To be clear, the solo tabletop phenomenon is not new. As Polygon's Tom Ana explains, war games began in earnest in the '80s and slowly gained traction over the next few decades until the quarantine period of the ongoing COVID pandemic provided the perfect time for board games and TTRPGs. Standalone TTRPGs like the historical one by Tim Hutchings Millennial vampireShawn Tompkins IronswornChris Bisettes The wretchedAnd Alone under the stars by Takuma Okada laid the foundation for solitary tabletop RPG experiences.
In the five years since 2020, demand has only grown. At PAX Unplugged last month, I heard a repeated refrain: people came looking for solo RPGs. While so many great games have come out in the last few years, tabletop gamers seem to have stuffed their shelves with games that they may never find a group to play. To achieve this, designers have begun to incorporate solo play into their rulesets – either by creating a secondary addition, by setting solo rules as a challenging goal during their crowdfunding campaigns, or by integrating these rules into the base game itself. The three games below represent the range of approaches designers have taken to incorporating solo rules into their games.
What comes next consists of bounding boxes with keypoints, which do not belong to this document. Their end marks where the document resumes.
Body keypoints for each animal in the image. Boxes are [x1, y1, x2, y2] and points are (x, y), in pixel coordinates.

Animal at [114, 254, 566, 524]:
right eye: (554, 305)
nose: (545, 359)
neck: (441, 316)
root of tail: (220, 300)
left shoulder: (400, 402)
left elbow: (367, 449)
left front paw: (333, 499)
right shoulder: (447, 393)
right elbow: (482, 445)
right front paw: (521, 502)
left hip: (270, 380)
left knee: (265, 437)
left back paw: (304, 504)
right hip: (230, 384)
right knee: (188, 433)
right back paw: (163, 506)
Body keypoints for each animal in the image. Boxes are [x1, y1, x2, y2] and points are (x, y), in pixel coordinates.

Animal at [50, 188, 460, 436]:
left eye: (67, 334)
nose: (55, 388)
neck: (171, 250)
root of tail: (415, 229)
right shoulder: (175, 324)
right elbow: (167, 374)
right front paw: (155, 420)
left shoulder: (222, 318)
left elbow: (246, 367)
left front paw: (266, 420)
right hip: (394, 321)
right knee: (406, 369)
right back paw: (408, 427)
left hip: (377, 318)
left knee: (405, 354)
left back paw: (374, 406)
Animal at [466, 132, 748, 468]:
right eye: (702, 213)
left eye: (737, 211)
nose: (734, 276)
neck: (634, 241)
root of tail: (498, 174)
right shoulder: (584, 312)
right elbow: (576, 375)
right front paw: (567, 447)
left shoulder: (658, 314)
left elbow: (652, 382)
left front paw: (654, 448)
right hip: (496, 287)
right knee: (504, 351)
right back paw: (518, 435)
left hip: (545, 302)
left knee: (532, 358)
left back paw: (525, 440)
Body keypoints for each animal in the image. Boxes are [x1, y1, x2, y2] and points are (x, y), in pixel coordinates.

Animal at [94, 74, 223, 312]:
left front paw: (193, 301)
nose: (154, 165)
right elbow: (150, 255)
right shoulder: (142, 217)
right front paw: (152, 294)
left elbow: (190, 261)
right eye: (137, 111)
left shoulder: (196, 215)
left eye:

Swedish game studio Free League Publishing has created solo rules for its Nordic horror role-playing game Vaesen in 2023. The solo version of the game was written by Per Holmström and includes a step-by-step guide that transfers the base game's given secret to one that you discover over time. With a deck of cards and the random tables from the land register alone Vaesen has players uncover the mystery by rolling dice to determine their discoveries, while using the suit and value of the cards to determine the outcome of their actions.
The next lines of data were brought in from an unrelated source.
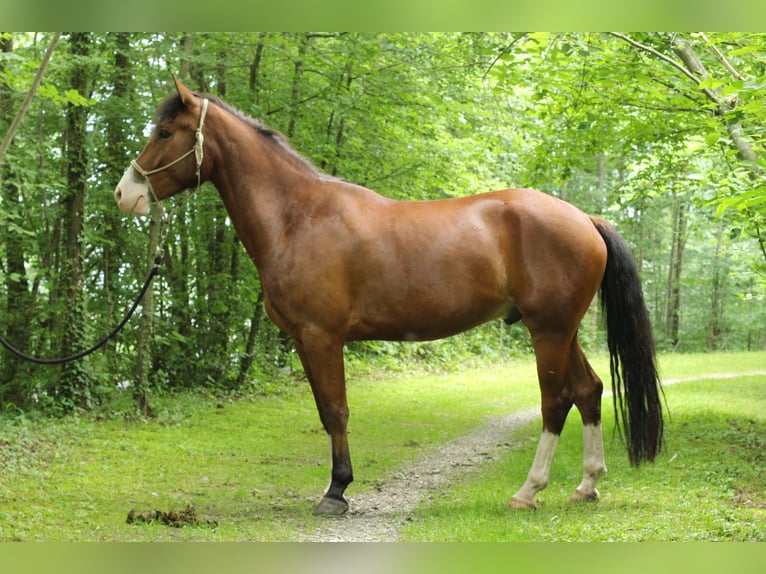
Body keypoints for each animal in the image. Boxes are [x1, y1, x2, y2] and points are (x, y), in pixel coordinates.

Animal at [115, 77, 664, 516]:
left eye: (165, 133)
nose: (125, 193)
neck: (297, 217)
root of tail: (585, 219)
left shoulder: (322, 336)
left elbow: (335, 410)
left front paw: (336, 492)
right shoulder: (304, 340)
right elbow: (327, 411)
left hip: (547, 330)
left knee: (556, 400)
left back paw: (528, 492)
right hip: (562, 330)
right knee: (589, 390)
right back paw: (586, 486)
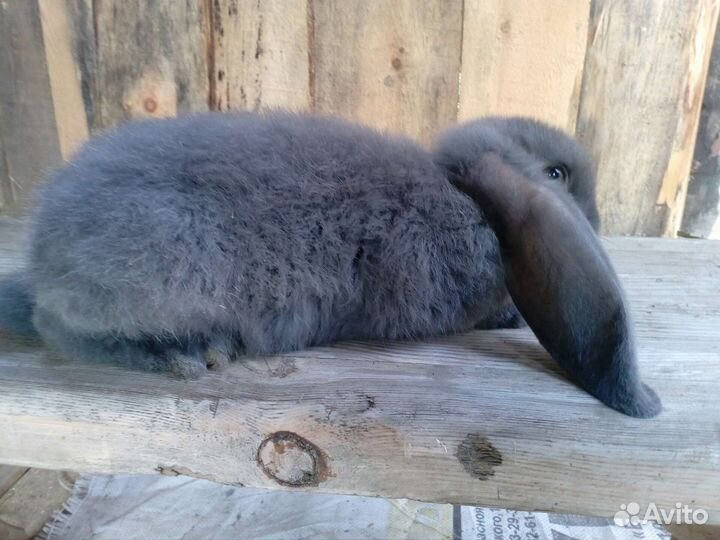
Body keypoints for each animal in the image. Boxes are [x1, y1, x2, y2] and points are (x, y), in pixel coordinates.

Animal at [0, 111, 660, 417]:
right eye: (556, 175)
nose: (595, 218)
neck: (466, 197)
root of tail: (41, 259)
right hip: (164, 269)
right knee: (60, 328)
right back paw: (185, 353)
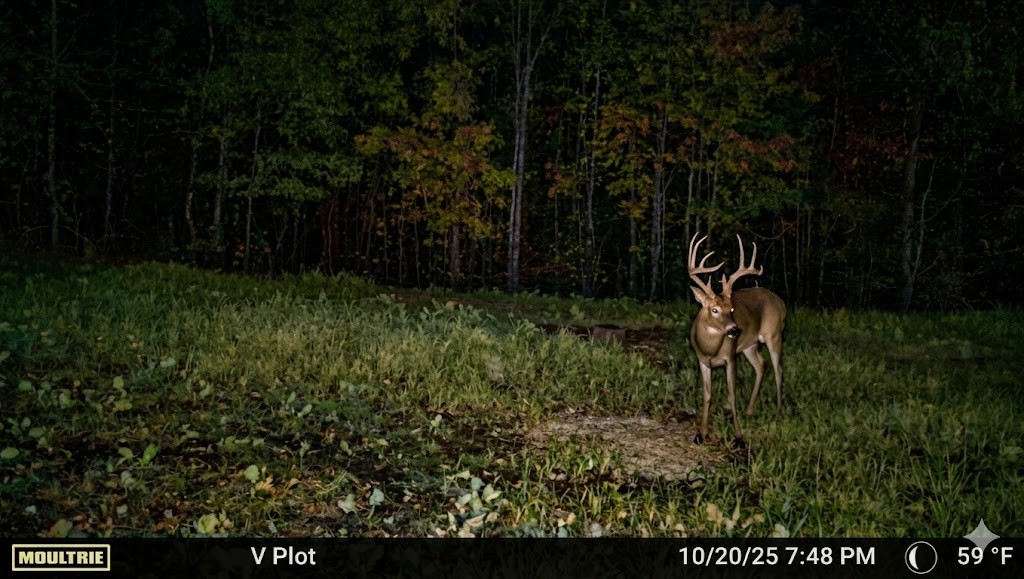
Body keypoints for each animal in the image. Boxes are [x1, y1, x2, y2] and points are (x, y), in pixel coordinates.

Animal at [687, 233, 786, 447]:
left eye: (731, 309)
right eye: (714, 309)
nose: (734, 330)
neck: (711, 349)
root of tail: (781, 302)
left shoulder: (730, 357)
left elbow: (731, 395)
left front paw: (739, 437)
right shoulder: (702, 361)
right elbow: (707, 395)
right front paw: (701, 434)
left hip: (774, 334)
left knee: (778, 369)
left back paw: (778, 413)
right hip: (750, 345)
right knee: (761, 365)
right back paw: (749, 410)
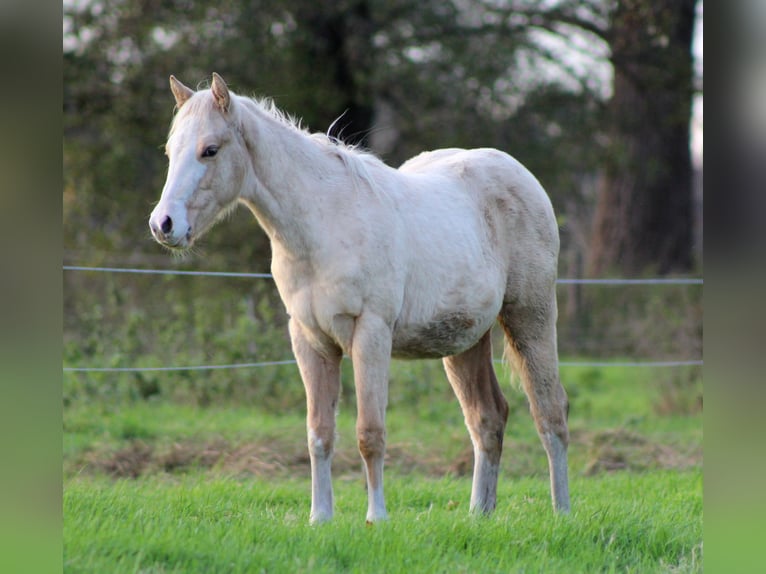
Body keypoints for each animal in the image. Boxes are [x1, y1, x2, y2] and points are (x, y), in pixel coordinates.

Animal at [149, 73, 570, 524]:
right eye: (170, 151)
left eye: (210, 149)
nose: (164, 224)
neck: (324, 225)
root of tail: (521, 177)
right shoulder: (311, 341)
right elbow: (319, 434)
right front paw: (320, 517)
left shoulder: (370, 334)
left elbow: (370, 433)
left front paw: (376, 518)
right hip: (465, 342)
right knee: (487, 418)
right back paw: (479, 515)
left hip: (530, 319)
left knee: (551, 414)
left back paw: (561, 511)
Based on the classic hook and ring game, HUNTING(s) by Meghan Cross and Dillin Apelyan has two players take on the opposing roles of a hunter and a monster. Players each roll 2d6 and compete to see who can roll a double first to move their token along the board. The winner then draws a card with a corresponding prompt and advances the story in the same tradition as games For the queen. The solo iteration of the game lasts HUNTERThe core experience involves examining monstrosities and pushes the player to move on a scale of acceptance or rejection. A stretch goal for HUNTING(s)As part of the crowdfunding campaign, the solo ruleset was written by Elliot Davis, who wrote his own solo game. Project Eccoas well as solo editions of Soul Muppets Orbital Blues And Paint the town red.
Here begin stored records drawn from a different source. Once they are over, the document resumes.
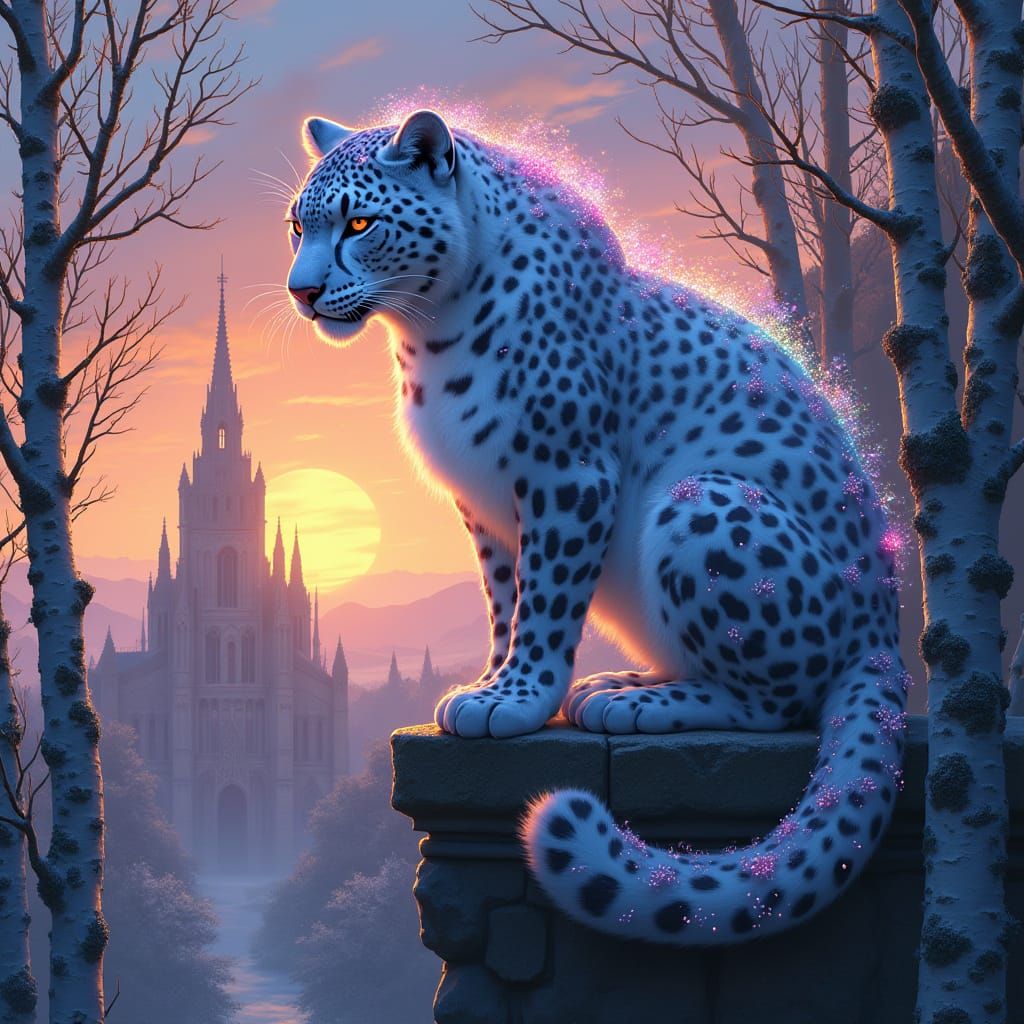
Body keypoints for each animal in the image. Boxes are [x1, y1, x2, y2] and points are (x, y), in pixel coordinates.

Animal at [284, 108, 909, 945]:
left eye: (359, 223)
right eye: (298, 226)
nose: (303, 290)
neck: (425, 332)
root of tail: (885, 631)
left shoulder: (567, 471)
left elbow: (547, 599)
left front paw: (515, 701)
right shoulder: (485, 503)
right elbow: (504, 599)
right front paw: (487, 684)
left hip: (704, 503)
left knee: (781, 699)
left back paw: (638, 704)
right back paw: (625, 680)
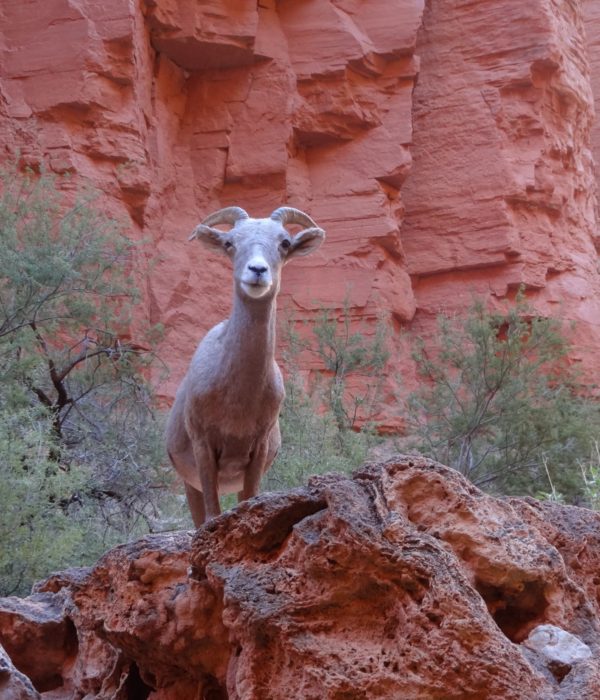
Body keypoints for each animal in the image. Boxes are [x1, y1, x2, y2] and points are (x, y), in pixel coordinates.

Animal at [165, 205, 324, 524]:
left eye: (284, 243)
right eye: (230, 243)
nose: (257, 271)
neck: (237, 400)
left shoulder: (257, 451)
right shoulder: (203, 448)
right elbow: (212, 515)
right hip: (190, 485)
A surreal horror game with a lost gameplay style inspired by Jeff VanderMeers destruction, The Zone From the jump he concentrated fully on the solo game. In a similar way HUNTING(s/ed), This game relies on card-based prompts to guide players through a quarantined zone full of mutations, from which only one of them will make it out alive. For each action, a “Not So Easy” card must be drawn that has a “Yes and” or “No, but” outcome. Billed as a game for 1-6 people (rather than 2-6 people with a game master), the solo rules were always firmly in place The Zone. The solo rules remain largely the same, except that the single player controls multiple characters.